Structured page parsing data

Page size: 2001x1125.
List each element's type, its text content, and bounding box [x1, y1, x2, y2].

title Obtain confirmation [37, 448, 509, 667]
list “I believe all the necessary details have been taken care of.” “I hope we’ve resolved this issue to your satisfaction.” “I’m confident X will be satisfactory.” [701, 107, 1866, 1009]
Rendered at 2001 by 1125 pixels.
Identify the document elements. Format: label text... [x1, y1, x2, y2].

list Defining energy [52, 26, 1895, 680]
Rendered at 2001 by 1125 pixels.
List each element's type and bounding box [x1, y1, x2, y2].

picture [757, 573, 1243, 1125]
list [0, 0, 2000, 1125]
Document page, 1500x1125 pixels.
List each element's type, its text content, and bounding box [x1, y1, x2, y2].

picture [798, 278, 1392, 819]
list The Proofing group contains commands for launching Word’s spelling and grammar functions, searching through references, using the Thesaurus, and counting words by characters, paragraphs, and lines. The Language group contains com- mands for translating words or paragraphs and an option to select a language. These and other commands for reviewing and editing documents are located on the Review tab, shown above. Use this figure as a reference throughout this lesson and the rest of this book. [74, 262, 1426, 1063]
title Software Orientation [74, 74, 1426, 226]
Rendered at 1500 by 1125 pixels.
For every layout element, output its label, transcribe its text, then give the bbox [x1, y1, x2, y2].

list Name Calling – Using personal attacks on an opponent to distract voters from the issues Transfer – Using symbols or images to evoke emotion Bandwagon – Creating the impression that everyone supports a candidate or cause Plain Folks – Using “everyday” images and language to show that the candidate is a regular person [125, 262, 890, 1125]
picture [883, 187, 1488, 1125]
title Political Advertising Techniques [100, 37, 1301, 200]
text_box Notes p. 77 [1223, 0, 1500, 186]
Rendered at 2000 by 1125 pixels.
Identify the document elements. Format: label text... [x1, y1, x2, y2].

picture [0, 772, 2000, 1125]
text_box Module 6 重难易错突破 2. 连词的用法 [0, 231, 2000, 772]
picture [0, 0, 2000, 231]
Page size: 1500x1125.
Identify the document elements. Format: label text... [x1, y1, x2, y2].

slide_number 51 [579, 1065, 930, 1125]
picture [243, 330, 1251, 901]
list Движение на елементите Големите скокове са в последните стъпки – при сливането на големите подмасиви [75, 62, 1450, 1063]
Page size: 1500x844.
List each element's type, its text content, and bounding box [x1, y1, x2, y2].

Exercise objective: Starting at the line above that contains "List each element's type and", repeat each line exactly up to and including the line that contains "Document page, 1500x1125 pixels.", and stop there.

Final answer:
List each element's type and bounding box [x1, y1, x2, y2].

picture [757, 573, 1243, 1125]
list [0, 0, 2000, 1125]
Document page, 1500x1125 pixels.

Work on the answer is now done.